Kathy - good luck to your brother & sil w/the new kiddies - I feel so sad when I hear how these kids are moved around...and I too would be devastated if I had them for a few months or longer then had to send them off - how heartbreaking that would be!
I am very impressed with all your 'planning ahead' - all that lunch prep will certainly help you stay OP!
Melissa - I am so excited for you - I know how it feels once you start decorating and realize the possibilities! My living room is painted like a dark red/burgundy and I almost had palpitations before it was done - couldn't believe how BOLD we were - but in the end it looks FANTASTIC - with cream color/off white sofas and my white lacquer piano against the burgundy walls - very powerful!

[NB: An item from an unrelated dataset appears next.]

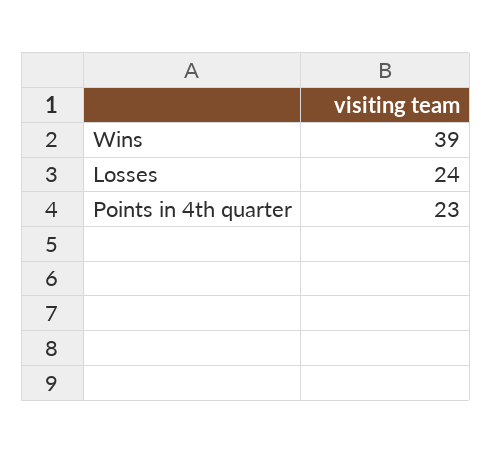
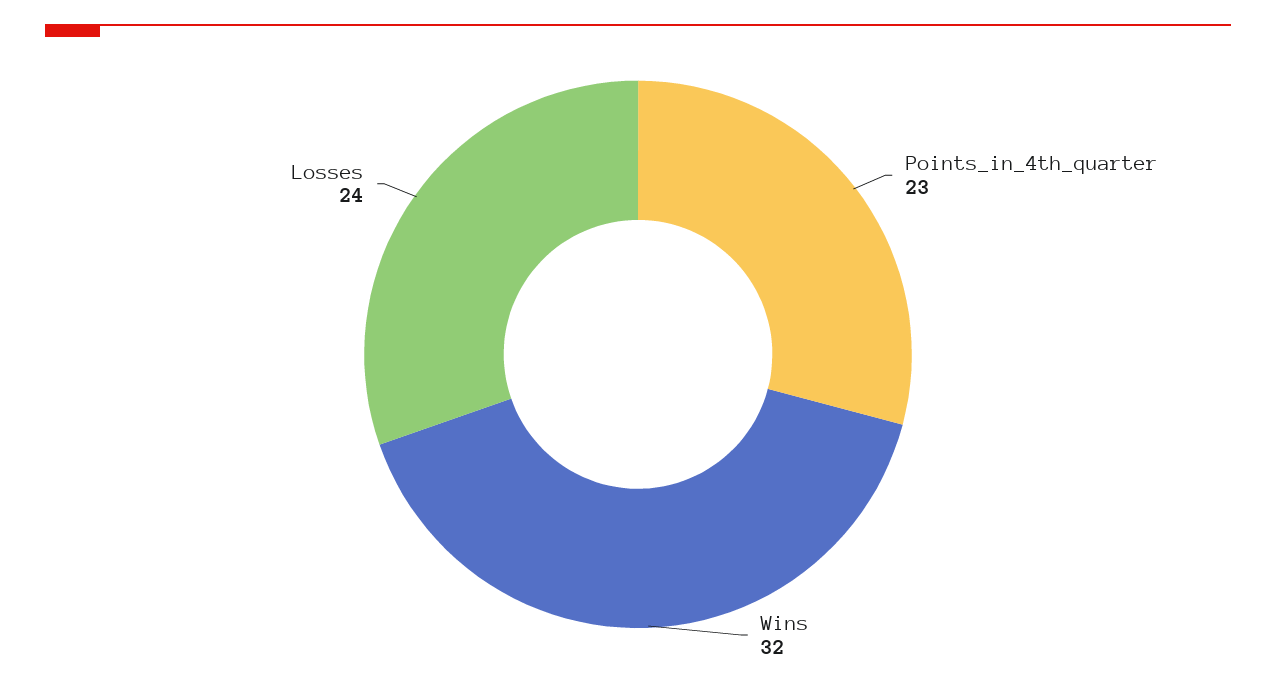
Wins: 39 -> 32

Not sure about a concrete floor in a home - not something I am familiar with - all I can imagine is my garage or basement storage area - isn't it cold on the tootsies? (can you add throw rugs?) - and heaven forbid you drop something or trip and fall! OUCH!

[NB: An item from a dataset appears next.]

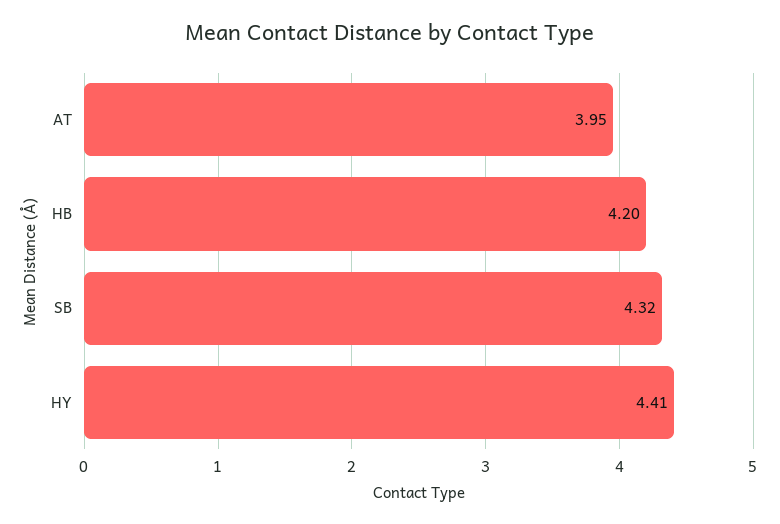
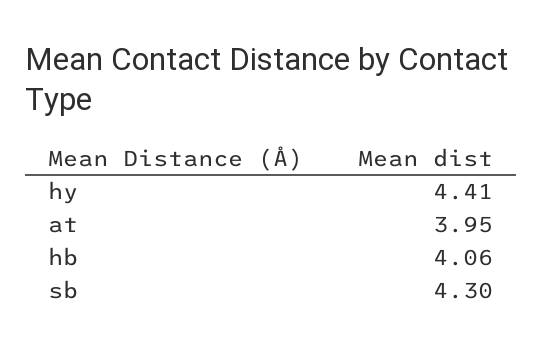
HB: 4.2 -> 4.06
SB: 4.32 -> 4.3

We did go see the Cars movie yesterday - very very cute - little ds (and I'm sure big ds) loved it! It was cold and raining when we got it - like fall again! Dropped kids off and decided to go out for dinner (ya like we needed to eat more!). Wanted to go to this korean place where you cook the food on a table top grill - hadn't been there in years - and at first we thought we drove right by - but in fact it is GONE GONE GONE!
Ended up driving thru the market area (VERY trendy downtown section with bars, bistros, restaurants, etc).... first problem is finding parking! There is a place we like that has live piano music but we already knew that a) parking would be a challenge and b) the place would already be packed and we might not get in! We drove around a bit - then aborted and headed for china town for chinese food (it's almost 10 pm at this point).
Went to this place we have been to before - walk in - and it seems on sat night it becomes a karoaoke place - and it was packed and frankly I was not looking for amateur entertainment. Ended up going to a place a few doors down - very BASIC decor - but food is great! Ate too much, got home too late, woke up too early - and very crabby and depressed today.
Got up early as I could not sleep - went off to find big ds a pink dress shirt (we bought one the other day but it was like $45 which I thought was way too expensive - turns out it was too big anyways) - found a cheaper one (hilfiger reduced to 30 from $65!). Big ds going to a wedding today - looked fabulous in pink shirt, pink textured striped tie, black suit - white pouf (and no I had nothing to do with the choice of color - real men do wear pink!).
Then did some returns (of the other shirt) and groceries with dh and little ds. The best thing I did today was clean out the fridge freezer - it looks great now - and you can even see what's in there! I threw out anything that was undistinguishable (ha ha ha) or had freezer burn, or was in there too long - and found some chicken drumsticks which I defrosted and made for dinner!
I am still stressed about $$$ it seems - and generally not feeling my usual upbeat self? I think I am just abusing myself with too much food and not caring about myself at all - I know this is not a good situation - and I need to try and stop the madness!